Ancaman, “Awas kalau berani bilang-siapa,” selalu dikatakan oleh para pembully pengecut yang takut aksinya ketahuan. Anak yang gemar mengadu lalu dikucilkan. Akibatnya? Asyiklah buat para pembully ini. Asyik buat para pelaku bila korbannya bungkam.
Apa anak jadi manja dan lembek kalau dikit-dikit mengadu? Oalah, anak jadi lembek kalau tidak pernah diberi tantangan dan tanggung jawab , manja kalau serba dilayani dan dituruti, tak pernah dilatih mandiri, bahkan untuk mencuci piringnya sendiri. Bukan karena bungkam. Di beberapa kasus, justru anak pemberanilah yang berani ‘speak up’.
Hukuman Ganda
Saya ingat waktu SD dulu anak-anak yang paling sering dapat hukuman di sekolah adalah anak-anak yang di rumah kenyang dengan kekerasan dari orangtuanya. Anak-anak yang paling sulit diatur (termasuk sulit berkomunikasi dan serba tak percaya diri), paling ndableg, dan paling malas BIASANYA adalah anak-anak yang diabaikan, yang digaplokin ortu setiap melakukan ‘kesalahan ’, yang dilecehkan kiri kanan di lingkungan tempat tinggalnya. Tak mengagetkan bila mereka bermasalah di sekolah. Mau ngerjain PR gimana wong rumahnya ribut melalu, mau berperilaku sopan gimana, wong di rumah mereka mendengar caci maki. Di sekolah… olala, dicubitin lagi sama gurunya.
“Lha gimana, saya emosi betul dikata-katain kasar sama siswa saya.”
“Masak anak nggak patuh didiamkan?”
“Masak saya nggak membalas kalau diserang?”
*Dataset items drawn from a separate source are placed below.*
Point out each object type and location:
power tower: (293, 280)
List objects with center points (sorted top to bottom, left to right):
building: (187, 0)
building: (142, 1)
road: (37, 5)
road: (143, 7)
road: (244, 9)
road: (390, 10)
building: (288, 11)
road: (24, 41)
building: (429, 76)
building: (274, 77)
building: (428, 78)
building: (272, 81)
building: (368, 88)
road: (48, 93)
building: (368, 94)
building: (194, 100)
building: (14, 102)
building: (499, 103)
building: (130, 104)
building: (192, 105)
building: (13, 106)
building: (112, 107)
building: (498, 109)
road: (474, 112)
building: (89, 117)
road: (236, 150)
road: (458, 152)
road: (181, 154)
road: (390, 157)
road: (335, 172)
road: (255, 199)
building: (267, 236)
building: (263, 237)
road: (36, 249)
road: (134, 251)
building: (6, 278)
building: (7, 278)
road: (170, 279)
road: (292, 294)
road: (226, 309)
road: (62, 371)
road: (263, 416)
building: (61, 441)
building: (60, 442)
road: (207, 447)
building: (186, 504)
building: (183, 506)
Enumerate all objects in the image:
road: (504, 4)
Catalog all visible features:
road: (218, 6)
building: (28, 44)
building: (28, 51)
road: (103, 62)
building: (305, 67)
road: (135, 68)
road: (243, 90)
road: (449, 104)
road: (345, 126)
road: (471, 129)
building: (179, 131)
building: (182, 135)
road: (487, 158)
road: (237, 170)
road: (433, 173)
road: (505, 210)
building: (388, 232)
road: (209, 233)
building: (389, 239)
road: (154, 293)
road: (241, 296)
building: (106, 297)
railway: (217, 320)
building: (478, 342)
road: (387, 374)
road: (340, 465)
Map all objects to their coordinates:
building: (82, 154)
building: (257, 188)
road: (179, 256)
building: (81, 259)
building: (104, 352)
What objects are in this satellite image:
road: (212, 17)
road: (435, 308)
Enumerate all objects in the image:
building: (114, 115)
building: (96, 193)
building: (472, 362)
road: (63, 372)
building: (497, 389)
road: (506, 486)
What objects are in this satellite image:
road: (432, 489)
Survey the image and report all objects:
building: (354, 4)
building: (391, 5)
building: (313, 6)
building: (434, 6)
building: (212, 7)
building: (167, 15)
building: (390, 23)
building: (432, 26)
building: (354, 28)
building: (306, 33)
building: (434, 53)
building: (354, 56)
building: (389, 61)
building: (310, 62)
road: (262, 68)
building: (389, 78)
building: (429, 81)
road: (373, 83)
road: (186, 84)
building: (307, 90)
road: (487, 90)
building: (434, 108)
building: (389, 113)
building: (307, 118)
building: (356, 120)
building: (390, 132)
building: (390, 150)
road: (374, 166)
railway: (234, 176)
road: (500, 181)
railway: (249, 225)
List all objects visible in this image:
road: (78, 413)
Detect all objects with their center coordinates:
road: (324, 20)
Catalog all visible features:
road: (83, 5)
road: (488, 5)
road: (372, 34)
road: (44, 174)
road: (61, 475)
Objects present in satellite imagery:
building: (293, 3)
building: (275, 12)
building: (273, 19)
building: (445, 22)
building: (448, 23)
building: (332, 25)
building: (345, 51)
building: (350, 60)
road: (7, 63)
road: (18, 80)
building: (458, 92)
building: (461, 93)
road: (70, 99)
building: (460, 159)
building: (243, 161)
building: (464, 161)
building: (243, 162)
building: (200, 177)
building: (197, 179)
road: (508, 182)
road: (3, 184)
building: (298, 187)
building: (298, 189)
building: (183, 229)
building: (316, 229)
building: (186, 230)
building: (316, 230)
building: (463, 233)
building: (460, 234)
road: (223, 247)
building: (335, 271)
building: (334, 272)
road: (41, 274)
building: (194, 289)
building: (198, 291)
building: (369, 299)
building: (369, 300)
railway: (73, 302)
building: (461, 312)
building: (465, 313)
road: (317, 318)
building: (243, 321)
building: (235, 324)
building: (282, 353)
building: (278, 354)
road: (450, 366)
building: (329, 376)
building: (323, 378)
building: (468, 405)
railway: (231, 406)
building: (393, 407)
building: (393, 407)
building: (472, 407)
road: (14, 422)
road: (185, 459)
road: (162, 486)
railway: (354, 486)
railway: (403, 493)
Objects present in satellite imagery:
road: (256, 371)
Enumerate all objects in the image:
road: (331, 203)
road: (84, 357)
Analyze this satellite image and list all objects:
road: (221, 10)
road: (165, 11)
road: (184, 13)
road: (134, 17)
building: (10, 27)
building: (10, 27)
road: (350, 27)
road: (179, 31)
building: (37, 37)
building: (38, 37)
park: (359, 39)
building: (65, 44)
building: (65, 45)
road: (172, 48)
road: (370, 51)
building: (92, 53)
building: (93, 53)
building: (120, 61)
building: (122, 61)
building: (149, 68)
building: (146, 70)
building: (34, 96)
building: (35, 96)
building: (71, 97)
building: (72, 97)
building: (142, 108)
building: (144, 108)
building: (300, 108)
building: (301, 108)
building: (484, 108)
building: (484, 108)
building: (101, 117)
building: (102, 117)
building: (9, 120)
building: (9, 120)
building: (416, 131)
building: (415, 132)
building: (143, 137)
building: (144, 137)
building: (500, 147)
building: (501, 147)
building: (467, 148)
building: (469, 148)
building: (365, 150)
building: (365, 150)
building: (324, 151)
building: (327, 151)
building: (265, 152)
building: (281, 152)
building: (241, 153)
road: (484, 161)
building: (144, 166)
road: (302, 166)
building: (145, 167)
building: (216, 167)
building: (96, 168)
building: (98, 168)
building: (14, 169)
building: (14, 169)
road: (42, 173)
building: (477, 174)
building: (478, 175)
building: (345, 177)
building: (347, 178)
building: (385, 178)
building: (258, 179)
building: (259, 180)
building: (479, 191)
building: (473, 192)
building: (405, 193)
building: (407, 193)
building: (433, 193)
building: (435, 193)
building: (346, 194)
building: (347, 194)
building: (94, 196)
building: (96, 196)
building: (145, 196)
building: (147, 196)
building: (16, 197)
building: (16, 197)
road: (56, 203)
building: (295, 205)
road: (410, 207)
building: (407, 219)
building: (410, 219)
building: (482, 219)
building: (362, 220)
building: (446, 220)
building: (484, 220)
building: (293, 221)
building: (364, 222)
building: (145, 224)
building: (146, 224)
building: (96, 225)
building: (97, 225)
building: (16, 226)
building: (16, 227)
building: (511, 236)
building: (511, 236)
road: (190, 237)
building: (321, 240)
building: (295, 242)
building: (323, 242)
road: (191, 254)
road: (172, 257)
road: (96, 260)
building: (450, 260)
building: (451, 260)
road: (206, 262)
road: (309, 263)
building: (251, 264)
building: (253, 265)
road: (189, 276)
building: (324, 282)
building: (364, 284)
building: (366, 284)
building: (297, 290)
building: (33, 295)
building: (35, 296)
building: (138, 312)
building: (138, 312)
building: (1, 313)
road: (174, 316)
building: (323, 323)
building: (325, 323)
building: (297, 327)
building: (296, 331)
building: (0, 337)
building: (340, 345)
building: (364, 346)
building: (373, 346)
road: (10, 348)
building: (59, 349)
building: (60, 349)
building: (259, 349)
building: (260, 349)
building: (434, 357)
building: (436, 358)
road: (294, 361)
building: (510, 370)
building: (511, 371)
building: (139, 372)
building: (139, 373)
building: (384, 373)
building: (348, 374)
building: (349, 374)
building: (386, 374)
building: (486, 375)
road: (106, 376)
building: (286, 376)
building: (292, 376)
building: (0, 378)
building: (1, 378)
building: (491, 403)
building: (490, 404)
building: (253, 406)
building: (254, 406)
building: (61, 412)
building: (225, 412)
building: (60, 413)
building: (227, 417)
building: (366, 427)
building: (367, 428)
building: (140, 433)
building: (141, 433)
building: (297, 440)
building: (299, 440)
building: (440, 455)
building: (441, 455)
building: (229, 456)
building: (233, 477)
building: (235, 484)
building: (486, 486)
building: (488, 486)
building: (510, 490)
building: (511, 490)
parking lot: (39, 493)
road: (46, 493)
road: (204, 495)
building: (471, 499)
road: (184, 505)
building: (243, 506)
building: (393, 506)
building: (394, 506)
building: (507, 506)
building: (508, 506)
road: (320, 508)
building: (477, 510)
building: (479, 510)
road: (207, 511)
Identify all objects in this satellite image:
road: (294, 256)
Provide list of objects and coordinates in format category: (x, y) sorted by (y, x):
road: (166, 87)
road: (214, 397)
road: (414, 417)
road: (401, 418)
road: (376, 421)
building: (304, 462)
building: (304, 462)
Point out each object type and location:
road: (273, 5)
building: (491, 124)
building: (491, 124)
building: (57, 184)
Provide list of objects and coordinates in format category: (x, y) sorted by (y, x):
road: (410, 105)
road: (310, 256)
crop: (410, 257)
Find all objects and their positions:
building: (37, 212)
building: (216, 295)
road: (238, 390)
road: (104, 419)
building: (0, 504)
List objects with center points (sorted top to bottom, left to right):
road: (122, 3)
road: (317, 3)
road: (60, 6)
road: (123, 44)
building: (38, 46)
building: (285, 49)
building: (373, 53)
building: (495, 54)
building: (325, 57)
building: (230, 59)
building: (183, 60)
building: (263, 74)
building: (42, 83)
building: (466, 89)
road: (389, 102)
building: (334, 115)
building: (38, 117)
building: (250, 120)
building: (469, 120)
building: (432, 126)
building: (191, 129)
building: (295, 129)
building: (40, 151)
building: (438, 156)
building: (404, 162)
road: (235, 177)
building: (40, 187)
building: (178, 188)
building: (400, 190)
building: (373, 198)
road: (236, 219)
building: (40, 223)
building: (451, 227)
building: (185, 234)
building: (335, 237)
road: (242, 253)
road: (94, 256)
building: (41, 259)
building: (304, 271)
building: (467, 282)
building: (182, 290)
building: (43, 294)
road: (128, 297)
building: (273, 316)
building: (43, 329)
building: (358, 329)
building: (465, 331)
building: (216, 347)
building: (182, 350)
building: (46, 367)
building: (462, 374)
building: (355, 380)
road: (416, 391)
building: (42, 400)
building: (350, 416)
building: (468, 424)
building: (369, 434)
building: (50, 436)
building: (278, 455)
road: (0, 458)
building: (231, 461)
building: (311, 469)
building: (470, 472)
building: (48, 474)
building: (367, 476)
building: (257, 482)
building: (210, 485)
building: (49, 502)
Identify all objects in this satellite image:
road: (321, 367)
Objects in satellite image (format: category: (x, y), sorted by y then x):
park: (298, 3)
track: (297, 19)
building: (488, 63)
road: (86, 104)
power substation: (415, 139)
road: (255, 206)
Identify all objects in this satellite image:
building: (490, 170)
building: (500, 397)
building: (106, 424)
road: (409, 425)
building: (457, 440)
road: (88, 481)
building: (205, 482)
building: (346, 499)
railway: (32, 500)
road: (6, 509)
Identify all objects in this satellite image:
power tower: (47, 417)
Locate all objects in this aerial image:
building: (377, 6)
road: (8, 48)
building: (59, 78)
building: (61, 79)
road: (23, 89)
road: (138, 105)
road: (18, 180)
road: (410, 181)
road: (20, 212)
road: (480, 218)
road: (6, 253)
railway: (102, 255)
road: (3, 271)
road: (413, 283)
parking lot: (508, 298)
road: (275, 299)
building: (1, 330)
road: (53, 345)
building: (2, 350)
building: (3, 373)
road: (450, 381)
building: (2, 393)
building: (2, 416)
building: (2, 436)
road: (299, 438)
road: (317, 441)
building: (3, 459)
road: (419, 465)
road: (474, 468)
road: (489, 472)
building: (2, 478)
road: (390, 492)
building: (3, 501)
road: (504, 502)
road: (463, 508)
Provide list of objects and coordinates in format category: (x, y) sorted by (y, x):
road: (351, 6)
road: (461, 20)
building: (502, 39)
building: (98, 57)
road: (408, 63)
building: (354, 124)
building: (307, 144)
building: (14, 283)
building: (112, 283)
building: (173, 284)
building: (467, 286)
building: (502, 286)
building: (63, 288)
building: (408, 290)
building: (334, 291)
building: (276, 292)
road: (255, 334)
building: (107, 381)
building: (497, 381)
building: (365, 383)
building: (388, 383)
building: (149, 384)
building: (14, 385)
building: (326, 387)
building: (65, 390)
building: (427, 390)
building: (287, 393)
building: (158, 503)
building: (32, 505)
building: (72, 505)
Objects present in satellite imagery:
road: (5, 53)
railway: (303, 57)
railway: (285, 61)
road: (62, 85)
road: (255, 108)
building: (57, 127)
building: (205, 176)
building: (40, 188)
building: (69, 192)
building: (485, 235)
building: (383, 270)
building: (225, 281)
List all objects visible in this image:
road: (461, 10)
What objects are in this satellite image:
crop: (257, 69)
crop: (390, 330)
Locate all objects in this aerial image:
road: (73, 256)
Begitu mungkin pembelaan para guru pelaku. Oh, ya jelas nggak boleh diam saja, seperti kita juga nggak bakal diam saja toh kalau diserang penjahat. Tapi kalau direnung-renungkan lagi, anak-anak itu bukan penjahat. Bahkan sebenarnya kita wajib berwelas asih pada anak-anak ‘ndableg’ ini. Karena seperti yang sudah pernah saya baca di Chicken Soup, “Saat anak-anak bertingkah mengesalkan, saat itulah dia sangat membutuhkan kita.” Percaya to, anak-anak ‘baik’ tak perlu diberi perhatian ekstra. Mereka bisa jalan sendiri. Tapi anak-anak ‘sulit’ inilah yang amat sangat butuh kasih sayang karena 90% mereka tidak mendapatkannya di rumah. Si anak yang berkata-kata kasar pastinya juga biasa mendengar kata-kata kasar di rumah. Si siswa yang ndableg nggak mau sholat, mungkin memang nggak pernah diajari sholat sama ortunya. Si anak yang ramai di kelas, kemungkinan adalah anak yang tidak pernah dapat kesempatan bicara dalam keluarganya –atau bosan setengah mati di dalam kelas yang memang menjemukan--. Percayalah, sudah Alhamdulillah banget anak-anak terabaikan ini mau berangkat sekolah di saat mereka lebih suka nongkrong di cakruk udat-udut.
Tak ada pilihan bagi guru selain punya sikap sabar dan kasih seluas samudera, nyaris seperti Nabi. Nabi Muhammad SAW itu, saya pernah mendengar kisahnya, pernah dilempari batu tiap hari oleh seseorang yang tidak menyukainya. Malaikat sudah menawarkan untuk menghukum si pengganggu itu. Tapi apa yang dilakuan Nabi? Mendoakan! Mendoakan agar si pelaku mendapat hidayah. Oke, guru bukan Nabi, tapi saya percaya guru itu ada di atas rata-rata manusia biasa.
Sudah Bermasalah sejak Dalam Perekrutan
Tak habis heran saya bila ada guru yang ringan tangan. Maksud saya, kok bisa manusia ringan tangan jadi guru? Harusnya kan jadi.... apa ya… pokoknya nggak jadi guru lah. Wong guru itu tugasnya membimbing sejuta umat. Tapi jebulane tes guru PNS itu cuma tes tertulis (yang semoga saja nggak pakai kongkalikong). Jadi wajar saja kalau ada guru yang ngomong saja nggak jelas, yang nggak kreatif dan nyuruh siswanya nyatet terus, yang ternyata nggak bisa berbahasa Inggris padahal dia guru bahasa Inggris. Wis bejo lah, bila nggak ada pedofil lolos jadi guru.